After climbing up to the road I looked back across to the waterfall from the pull-off along the road. The view here is somewhat obscured by foliage, but I’d imagine in the winter there would be nice views from here. We decided to call it a day after this waterfall and started making our way back. For dinner, we stopped at Twin Dragon Grand Buffet and tried to make up for all the calories burned today!  After dinner, we headed back to the hotel and went to bed. Monday morning, we had breakfast at the hotel and then packed up our stuff and checked out. We headed back to Pisgah Forest one more time. On FSR-475, we continued past Cove Creek Group Camp and parked at the trailhead for Toms Spring Falls. There are a number of primitive camping sites along FSR 137, so the parking lot was almost full. After getting our stuff together, we hiked across Davidson River on the bridge and turned right on FSR 5046. It was just a short ways to Toms Spring Falls. First, we got some pictures from the road, then climbed up the rocks and got some pictures up close.

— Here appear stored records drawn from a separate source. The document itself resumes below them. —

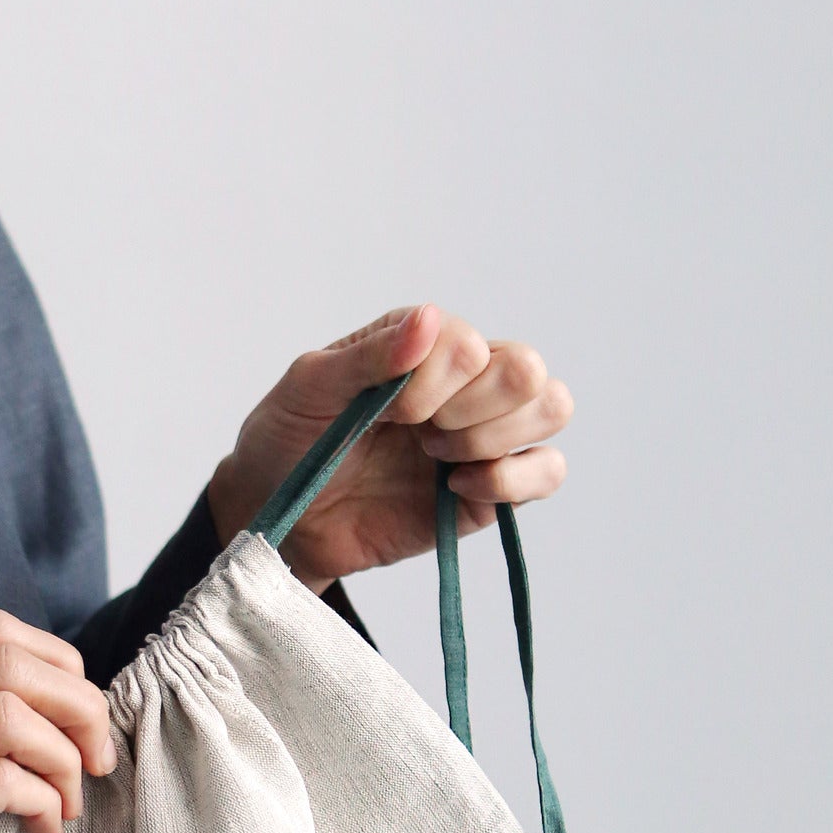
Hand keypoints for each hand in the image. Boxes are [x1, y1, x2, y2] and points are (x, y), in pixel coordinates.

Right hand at [0, 613, 114, 832]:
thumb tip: (66, 725)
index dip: (59, 669)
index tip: (78, 727)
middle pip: (10, 659)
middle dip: (80, 706)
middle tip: (96, 762)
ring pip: (11, 713)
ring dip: (65, 759)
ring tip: (65, 805)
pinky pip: (0, 781)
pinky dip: (43, 802)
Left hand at [206, 304, 572, 593]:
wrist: (280, 512)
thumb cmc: (289, 439)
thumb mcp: (310, 388)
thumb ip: (369, 356)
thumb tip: (429, 319)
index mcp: (423, 342)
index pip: (470, 346)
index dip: (433, 383)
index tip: (388, 412)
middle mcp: (463, 380)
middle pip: (527, 369)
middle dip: (472, 408)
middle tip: (420, 435)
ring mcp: (482, 432)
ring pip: (552, 407)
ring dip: (494, 438)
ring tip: (438, 459)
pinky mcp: (490, 489)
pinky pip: (547, 472)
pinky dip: (513, 480)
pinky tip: (456, 487)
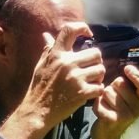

After a few minutes, we backtracked a short ways and turned right to get on Daniel Ridge Loop Trail (#105). Initially, the trail is quite steep as it ascends to the top of the Toms Spring Falls via a couple switchbacks. Then it leveled off a bit, following Toms Spring Branch upstream. The trail varied from mostly level to a little steep, but it wasn’t too hot today, so didn’t seem bad. And the mountain laurel were in full bloom along the trail, which made for a beautiful sight.

We also saw a cute little snake right along the trail.  He didn't seem to be bothered by us and kind of looked like he was grinning.

In a little over two miles, the trail split – Daniel Ridge Loop Trail continued to the left and Farlow Gap Trail (#106) went right. We turned right, initially climbing steeply up via switchbacks as we got above Right Fork. The trail curved around a ridge, crossed Daniel Ridge Creek, and then curved around another ridge as it approached Shuck Ridge Creek. We crossed the creek and then took the extremely steep and slippery path down to the base of Shuck Ridge Creek Falls. The last time I was here, it had been raining and the rocks were slick. I hoped they would be dry this time as it hadn’t rained in a while, but no such luck. Shuck Ridge Creek is not a big waterfall, but it’s a pretty one, with an hourglass shape and the setting of the falls is lovely.

At the base of the falls, we had a snack and got some pictures before making the treacherous climb back up. Once up from the waterfall, it was mostly all downhill from here. When we got back to Daniel Ridge Loop Trail, we turned right to finish up the loop and hike FSR 137 back to the car. Overall, it was successful long weekend. Even with the difficulty in finding accommodations, we still managed to get 17 waterfalls in three days. On the way home, we had stop at Las Salsas in Morganton for a delicious meal of fajitas!